Work instruction: Restating the data exactly is the whole task.
═════ Exercise material
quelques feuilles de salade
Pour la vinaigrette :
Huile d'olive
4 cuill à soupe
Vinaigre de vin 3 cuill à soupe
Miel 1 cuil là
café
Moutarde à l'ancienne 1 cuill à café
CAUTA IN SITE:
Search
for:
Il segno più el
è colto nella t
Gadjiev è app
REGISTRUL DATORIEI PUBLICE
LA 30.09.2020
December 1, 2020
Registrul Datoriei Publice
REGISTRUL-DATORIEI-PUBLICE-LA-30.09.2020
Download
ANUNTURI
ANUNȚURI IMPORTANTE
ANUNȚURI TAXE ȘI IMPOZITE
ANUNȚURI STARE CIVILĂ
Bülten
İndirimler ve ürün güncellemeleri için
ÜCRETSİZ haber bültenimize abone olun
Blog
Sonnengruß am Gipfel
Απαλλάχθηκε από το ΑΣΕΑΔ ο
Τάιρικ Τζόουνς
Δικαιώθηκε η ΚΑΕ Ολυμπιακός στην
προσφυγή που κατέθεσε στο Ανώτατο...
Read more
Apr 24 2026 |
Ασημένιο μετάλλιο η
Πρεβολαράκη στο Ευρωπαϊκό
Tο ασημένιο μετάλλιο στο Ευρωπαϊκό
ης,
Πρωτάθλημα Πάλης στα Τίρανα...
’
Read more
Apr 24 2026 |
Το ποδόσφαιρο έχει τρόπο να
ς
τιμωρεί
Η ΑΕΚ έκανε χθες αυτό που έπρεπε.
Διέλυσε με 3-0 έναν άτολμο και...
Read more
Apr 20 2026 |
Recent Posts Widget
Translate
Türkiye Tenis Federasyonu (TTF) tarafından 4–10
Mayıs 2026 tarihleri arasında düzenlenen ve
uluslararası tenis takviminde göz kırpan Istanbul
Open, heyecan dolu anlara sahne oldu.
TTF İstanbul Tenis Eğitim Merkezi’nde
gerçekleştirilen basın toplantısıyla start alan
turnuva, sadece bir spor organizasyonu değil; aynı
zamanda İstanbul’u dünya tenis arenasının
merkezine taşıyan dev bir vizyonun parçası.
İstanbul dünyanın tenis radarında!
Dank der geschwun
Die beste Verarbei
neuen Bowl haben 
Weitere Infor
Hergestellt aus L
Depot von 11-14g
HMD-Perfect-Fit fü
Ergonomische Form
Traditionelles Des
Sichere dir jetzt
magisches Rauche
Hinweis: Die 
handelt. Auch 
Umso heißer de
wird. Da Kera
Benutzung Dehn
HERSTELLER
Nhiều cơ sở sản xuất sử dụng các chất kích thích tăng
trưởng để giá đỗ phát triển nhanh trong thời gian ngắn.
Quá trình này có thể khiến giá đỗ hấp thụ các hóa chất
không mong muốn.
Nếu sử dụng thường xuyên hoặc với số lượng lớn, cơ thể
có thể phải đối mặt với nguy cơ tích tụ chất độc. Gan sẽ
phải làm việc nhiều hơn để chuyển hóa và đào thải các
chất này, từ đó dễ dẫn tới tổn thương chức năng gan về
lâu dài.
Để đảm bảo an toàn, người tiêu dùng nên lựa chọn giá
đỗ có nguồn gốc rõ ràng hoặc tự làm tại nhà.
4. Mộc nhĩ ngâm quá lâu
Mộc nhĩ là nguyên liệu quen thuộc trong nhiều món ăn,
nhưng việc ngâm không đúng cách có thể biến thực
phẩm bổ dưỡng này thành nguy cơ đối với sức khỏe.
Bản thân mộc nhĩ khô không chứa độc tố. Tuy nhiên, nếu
══════════
Output for this exercise:
quelques feuilles de salade
Pour la vinaigrette :
Huile d'olive
4 cuill à soupe
Vinaigre de vin 3 cuill à soupe
Miel 1 cuil là
café
Moutarde à l'ancienne 1 cuill à café
CAUTA IN SITE:
Search
for:
Il segno più el
è colto nella t
Gadjiev è app
REGISTRUL DATORIEI PUBLICE
LA 30.09.2020
December 1, 2020
Registrul Datoriei Publice
REGISTRUL-DATORIEI-PUBLICE-LA-30.09.2020
Download
ANUNTURI
ANUNȚURI IMPORTANTE
ANUNȚURI TAXE ȘI IMPOZITE
ANUNȚURI STARE CIVILĂ
Bülten
İndirimler ve ürün güncellemeleri için
ÜCRETSİZ haber bültenimize abone olun
Blog
Sonnengruß am Gipfel
Απαλλάχθηκε από το ΑΣΕΑΔ ο
Τάιρικ Τζόουνς
Δικαιώθηκε η ΚΑΕ Ολυμπιακός στην
προσφυγή που κατέθεσε στο Ανώτατο...
Read more
Apr 24 2026 |
Ασημένιο μετάλλιο η
Πρεβολαράκη στο Ευρωπαϊκό
Tο ασημένιο μετάλλιο στο Ευρωπαϊκό
ης,
Πρωτάθλημα Πάλης στα Τίρανα...
’
Read more
Apr 24 2026 |
Το ποδόσφαιρο έχει τρόπο να
ς
τιμωρεί
Η ΑΕΚ έκανε χθες αυτό που έπρεπε.
Διέλυσε με 3-0 έναν άτολμο και...
Read more
Apr 20 2026 |
Recent Posts Widget
Translate
Türkiye Tenis Federasyonu (TTF) tarafından 4–10
Mayıs 2026 tarihleri arasında düzenlenen ve
uluslararası tenis takviminde göz kırpan Istanbul
Open, heyecan dolu anlara sahne oldu.
TTF İstanbul Tenis Eğitim Merkezi’nde
gerçekleştirilen basın toplantısıyla start alan
turnuva, sadece bir spor organizasyonu değil; aynı
zamanda İstanbul’u dünya tenis arenasının
merkezine taşıyan dev bir vizyonun parçası.
İstanbul dünyanın tenis radarında!
Dank der geschwun
Die beste Verarbei
neuen Bowl haben 
Weitere Infor
Hergestellt aus L
Depot von 11-14g
HMD-Perfect-Fit fü
Ergonomische Form
Traditionelles Des
Sichere dir jetzt
magisches Rauche
Hinweis: Die 
handelt. Auch 
Umso heißer de
wird. Da Kera
Benutzung Dehn
HERSTELLER
Nhiều cơ sở sản xuất sử dụng các chất kích thích tăng
trưởng để giá đỗ phát triển nhanh trong thời gian ngắn.
Quá trình này có thể khiến giá đỗ hấp thụ các hóa chất
không mong muốn.
Nếu sử dụng thường xuyên hoặc với số lượng lớn, cơ thể
có thể phải đối mặt với nguy cơ tích tụ chất độc. Gan sẽ
phải làm việc nhiều hơn để chuyển hóa và đào thải các
chất này, từ đó dễ dẫn tới tổn thương chức năng gan về
lâu dài.
Để đảm bảo an toàn, người tiêu dùng nên lựa chọn giá
đỗ có nguồn gốc rõ ràng hoặc tự làm tại nhà.
4. Mộc nhĩ ngâm quá lâu
Mộc nhĩ là nguyên liệu quen thuộc trong nhiều món ăn,
nhưng việc ngâm không đúng cách có thể biến thực
phẩm bổ dưỡng này thành nguy cơ đối với sức khỏe.
Bản thân mộc nhĩ khô không chứa độc tố. Tuy nhiên, nếu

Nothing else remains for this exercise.